Connecting the wells can correspond to or include forming an isolated well (e.g., the isolated well 210 of
At block 718, the method 700 can include forming a gate portion (e.g., the gate portion 212) over the semiconductor substrate and between the complementary wells. The gate portion 212 can be formed on/over the gate oxide 214. The gate portion 212 can be configured to provide controls for the current flow between the terminals. The gate portion 212 can correspond to the gate interface width 218 that is less than the adjusted width 262 of the adjusted well depression 260. The gate portion 212 can be located at the above described location such that the second depth 274 is maintained for the adjusted separation distance 276 along a lateral direction from its peripheral edges.
This disclosure is not intended to be exhaustive or to limit the present technology to the precise forms disclosed herein. Although specific embodiments are disclosed herein for illustrative purposes, various equivalent modifications are possible without deviating from the present technology, as those of ordinary skill in the relevant art will recognize. In some cases, well-known structures and functions have not been shown or described in detail to avoid unnecessarily obscuring the description of the embodiments of the present technology. Although steps of methods may be presented herein in a particular order, alternative embodiments may perform the steps in a different order. Similarly, certain aspects of the present technology disclosed in the context of particular embodiments can be combined or eliminated in other embodiments. Furthermore, while advantages associated with certain embodiments of the present technology may have been disclosed in the context of those embodiments, other embodiments can also exhibit such advantages, and not all embodiments need necessarily exhibit such advantages or other advantages disclosed herein to fall within the scope of the technology. Accordingly, the disclosure and associated technology can encompass other embodiments not expressly shown or described herein, and the invention is not limited except as by the appended claims.

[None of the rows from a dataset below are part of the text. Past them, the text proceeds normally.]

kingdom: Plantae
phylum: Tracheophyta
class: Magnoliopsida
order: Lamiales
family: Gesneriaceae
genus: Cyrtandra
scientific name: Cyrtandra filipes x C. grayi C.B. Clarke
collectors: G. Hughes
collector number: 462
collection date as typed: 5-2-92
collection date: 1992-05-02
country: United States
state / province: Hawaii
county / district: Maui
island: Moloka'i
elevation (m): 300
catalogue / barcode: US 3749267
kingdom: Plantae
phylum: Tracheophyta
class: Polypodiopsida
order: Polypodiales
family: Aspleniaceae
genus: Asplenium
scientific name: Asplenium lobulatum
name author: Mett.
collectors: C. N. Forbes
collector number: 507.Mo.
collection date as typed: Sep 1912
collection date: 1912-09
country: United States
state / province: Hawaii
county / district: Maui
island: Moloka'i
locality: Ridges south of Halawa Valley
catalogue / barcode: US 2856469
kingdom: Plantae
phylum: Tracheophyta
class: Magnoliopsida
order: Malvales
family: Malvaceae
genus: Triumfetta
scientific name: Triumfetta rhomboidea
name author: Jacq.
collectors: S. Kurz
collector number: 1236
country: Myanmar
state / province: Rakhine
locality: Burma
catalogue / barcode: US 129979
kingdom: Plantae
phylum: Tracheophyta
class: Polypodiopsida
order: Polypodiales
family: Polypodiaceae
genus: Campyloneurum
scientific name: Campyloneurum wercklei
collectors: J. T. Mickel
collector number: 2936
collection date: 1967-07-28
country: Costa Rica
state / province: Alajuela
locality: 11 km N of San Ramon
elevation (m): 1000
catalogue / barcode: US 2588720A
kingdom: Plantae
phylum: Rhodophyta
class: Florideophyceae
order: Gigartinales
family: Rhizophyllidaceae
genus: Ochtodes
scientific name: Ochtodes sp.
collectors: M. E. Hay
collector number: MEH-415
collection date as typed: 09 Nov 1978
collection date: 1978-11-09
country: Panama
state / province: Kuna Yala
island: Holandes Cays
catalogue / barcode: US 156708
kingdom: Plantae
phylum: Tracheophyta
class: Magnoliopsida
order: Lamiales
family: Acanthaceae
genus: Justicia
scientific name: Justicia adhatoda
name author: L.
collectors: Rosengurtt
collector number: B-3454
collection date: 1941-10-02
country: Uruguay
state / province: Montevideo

Throughout this disclosure, the singular terms “a,” “an,” and “the” include plural referents unless the context clearly indicates otherwise. Similarly, unless the word “or” is expressly limited to mean only a single item exclusive from the other items in reference to a list of two or more items, then the use of “or” in such a list is to be interpreted as including (a) any single item in the list, (b) all of the items in the list, or (c) any combination of the items in the list. Additionally, the terms “comprising,” “including,” and “having” are used throughout to mean including at least the recited feature(s) such that any greater number of the same feature and/or additional types of other features are not precluded. Reference herein to “one embodiment,” “an embodiment,” “some embodiments” or similar formulations means that a particular feature, structure, operation, or characteristic described in connection with the embodiment can be included in at least one embodiment of the present technology. Thus, the appearances of such phrases or formulations herein are not necessarily all referring to the same embodiment. Furthermore, various particular features, structures, operations, or characteristics may be combined in any suitable manner in one or more embodiments.